By immunoautoradiography and other methods, Nauseef et al. (1983) found that partial MPO deficiency is characterized by the presence of electrophoretically and immunologically normal MPO in amounts about half that seen in PMNs of normal subjects. Completely MPO-deficient PMNs lacked MPO peptides; no CRM was found in the 5 unrelated subjects studied. Purified MPO is composed of 2 peptide subunits of 60,000 and 12,000 Da. Nauseef et al. (1983) concluded that since deficiency is associated with the absence of more than 1 peptide, the genetic defect may involve (a) failure to synthesize a single precursor peptide; (b) defective regulation of the synthesis of 2 separate peptides; or (c) an aberration in postsynthetic processing or packaging into azurophilic granules.

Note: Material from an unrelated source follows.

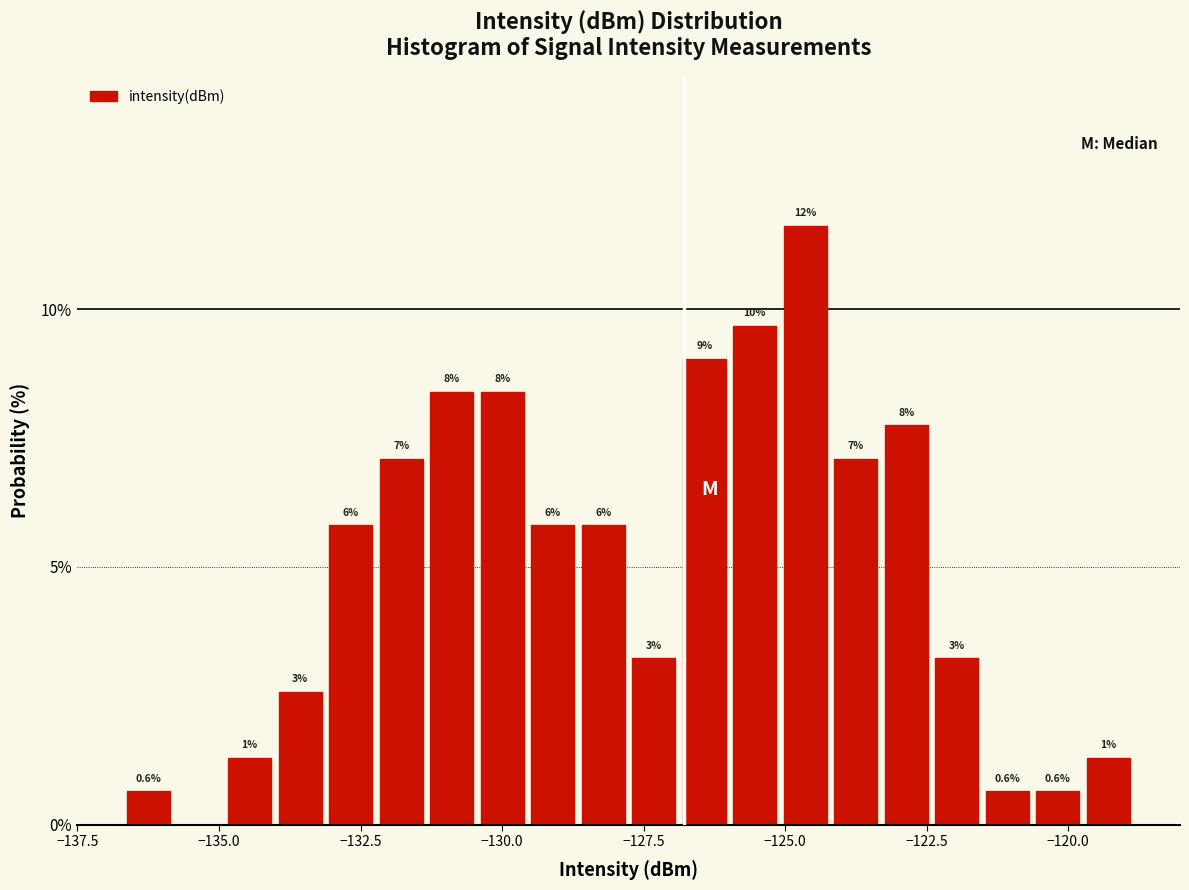

Around what value on the x-axis is the tallest bar? Give the approximate position of its centre, as read against the axis.

-124.5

Stendahl et al. (1984) pointed out that patients lacking myeloperoxidase usually do not show any increased susceptibility to infection or altered inflammatory response. In a patient with generalized pustular psoriasis and complete MPO deficiency, they found that MPO-deficient neutrophils showed enhanced phagocytosis and exaggerated superoxide production on stimulation in vitro. They suggested that apart from being a potent antimicrobial system, the oxidizing activity of the MPO-H2O2-halide system may modulate the inflammatory response which otherwise could elicit inflammatory reactions and tissue injury.

Molecular Genetics

Using a cDNA probe for MPO in studies of 3 completely and 2 partially MPO-deficient persons, Nauseef (1989) found no evidence of major deletion or rearrangement of the MPO gene. Myeloid precursors in 1 patient contained normal amounts of an mRNA that was the same size as that for MPO in normal persons. Two different endonuclease digestion patterns were found in MPO-deficient subjects who were biochemically and phenotypically identical.

In 6 of 7 patients with myeloperoxidase deficiency, Nauseef et al. (1994) identified an arg569-to-trp mutation in the myeloperoxidase gene (606989.0001). The mutation was found in homozygosity in 1 patient and in heterozygosity in the others.